The problem I’d be worried about is that if one word is used in too many documents, this “location” attribute would get too big, and I’m not sure if that wouldn’t introduce a new speed bottleneck, as that’d be basically performing another search, but not among vector database rows, but in this one attribute, which isn’t optimized to be searched in.

We could create a separate database/table of “locations” with a foreign key to the shared vectors db, but that’s still “another search operation” so possibly a slow down.

But we’re gonna try to see how it works. It may not be that bad after all.

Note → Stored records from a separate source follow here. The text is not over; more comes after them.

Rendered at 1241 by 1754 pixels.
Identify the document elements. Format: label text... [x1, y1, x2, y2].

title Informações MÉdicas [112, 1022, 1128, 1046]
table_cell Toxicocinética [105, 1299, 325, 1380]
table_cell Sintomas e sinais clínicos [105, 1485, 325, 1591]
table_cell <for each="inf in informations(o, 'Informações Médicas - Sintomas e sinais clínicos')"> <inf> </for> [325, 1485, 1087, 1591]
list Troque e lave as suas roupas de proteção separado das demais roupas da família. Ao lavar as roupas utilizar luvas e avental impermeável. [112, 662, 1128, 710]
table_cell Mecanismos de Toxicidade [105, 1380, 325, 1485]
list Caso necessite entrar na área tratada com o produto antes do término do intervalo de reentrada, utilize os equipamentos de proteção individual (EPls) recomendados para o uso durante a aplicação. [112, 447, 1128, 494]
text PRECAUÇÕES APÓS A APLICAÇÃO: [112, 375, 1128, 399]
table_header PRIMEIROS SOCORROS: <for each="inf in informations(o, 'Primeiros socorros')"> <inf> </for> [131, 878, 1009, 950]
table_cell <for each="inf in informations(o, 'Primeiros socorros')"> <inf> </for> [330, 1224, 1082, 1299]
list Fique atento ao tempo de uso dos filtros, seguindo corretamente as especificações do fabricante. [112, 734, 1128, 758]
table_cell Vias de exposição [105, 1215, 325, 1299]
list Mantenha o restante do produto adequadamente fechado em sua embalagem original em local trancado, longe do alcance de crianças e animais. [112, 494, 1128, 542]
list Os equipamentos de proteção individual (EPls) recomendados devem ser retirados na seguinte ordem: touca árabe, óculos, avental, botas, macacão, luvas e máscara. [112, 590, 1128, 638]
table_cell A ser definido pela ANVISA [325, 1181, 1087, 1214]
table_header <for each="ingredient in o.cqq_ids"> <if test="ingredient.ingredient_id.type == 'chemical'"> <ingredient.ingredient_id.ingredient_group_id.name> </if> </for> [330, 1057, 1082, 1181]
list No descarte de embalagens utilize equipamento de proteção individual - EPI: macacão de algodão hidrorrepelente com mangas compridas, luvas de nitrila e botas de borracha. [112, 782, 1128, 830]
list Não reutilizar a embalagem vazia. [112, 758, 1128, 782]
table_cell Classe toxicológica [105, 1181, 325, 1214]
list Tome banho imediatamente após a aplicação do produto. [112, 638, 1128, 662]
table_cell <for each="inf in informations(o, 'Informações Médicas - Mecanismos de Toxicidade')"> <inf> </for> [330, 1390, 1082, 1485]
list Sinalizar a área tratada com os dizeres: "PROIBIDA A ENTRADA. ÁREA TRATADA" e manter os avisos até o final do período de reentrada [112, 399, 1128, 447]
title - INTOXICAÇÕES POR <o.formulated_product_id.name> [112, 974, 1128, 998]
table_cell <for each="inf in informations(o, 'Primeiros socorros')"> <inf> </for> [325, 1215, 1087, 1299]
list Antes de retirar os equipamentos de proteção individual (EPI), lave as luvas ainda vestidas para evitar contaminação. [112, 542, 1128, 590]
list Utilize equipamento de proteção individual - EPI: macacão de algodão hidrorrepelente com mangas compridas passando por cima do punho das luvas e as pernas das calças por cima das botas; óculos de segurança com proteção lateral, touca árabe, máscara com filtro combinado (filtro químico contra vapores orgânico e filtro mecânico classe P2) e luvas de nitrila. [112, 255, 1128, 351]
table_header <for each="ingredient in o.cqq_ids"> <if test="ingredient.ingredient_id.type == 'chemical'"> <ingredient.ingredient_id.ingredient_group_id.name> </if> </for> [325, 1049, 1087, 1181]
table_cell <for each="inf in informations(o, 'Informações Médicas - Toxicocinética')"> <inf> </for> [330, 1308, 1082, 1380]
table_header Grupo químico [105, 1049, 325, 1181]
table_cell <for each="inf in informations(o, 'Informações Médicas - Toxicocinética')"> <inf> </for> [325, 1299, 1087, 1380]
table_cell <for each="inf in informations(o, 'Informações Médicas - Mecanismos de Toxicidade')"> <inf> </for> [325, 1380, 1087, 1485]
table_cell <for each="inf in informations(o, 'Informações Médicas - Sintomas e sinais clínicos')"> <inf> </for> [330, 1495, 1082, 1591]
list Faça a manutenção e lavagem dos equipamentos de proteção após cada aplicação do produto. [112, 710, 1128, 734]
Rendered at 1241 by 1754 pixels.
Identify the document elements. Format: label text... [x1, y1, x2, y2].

Jasper · July 21, 2023, 9:54am

Dang, that IS an interesting challenge!

I see. Well. Do you need this info for search (will you be filtering by this?) so the location metadata? If not you can create a new index with metadata_config where you set this metadata field to NOT be indexes, so the search won’t be affected. If you want to use this field for search… yeah, you will have to do some other workaround as you said a separate database would be interesting to try.

But then again. You have a very specific task(s) at hand and I think you will have to experiment to see what will be possible with your return speed limitations

If you can maybe identify the problematic word with too many locations and work from there. Can you omit some? Can you group them in some way? Hm! Maybe… when you create a vector out of a word, maybe check if the one you already have stored is very different in meaning.

Dumb example. The word “and” (if you aren’t removing such common words) will be used. A lot. But most of the time this word will have the same meaning in almost all cases. Can you omit them? Only storing one location, or lets say you stop and 10, 100 etc.

The other way, maybe you can do the reverse, only the same word if it has a totally different meaning/vector. So before you store a word in Pinecone, query its vector and check top 1 result, if the similarity is > 0,9 do not store it (or some other cutoff threshold). This way, you will remove a lot of words that are causing you problems. This only works if you do NOT need all of the locations.

Sorry for the long answer with some brainfarts

Good luck and hope you find a solution!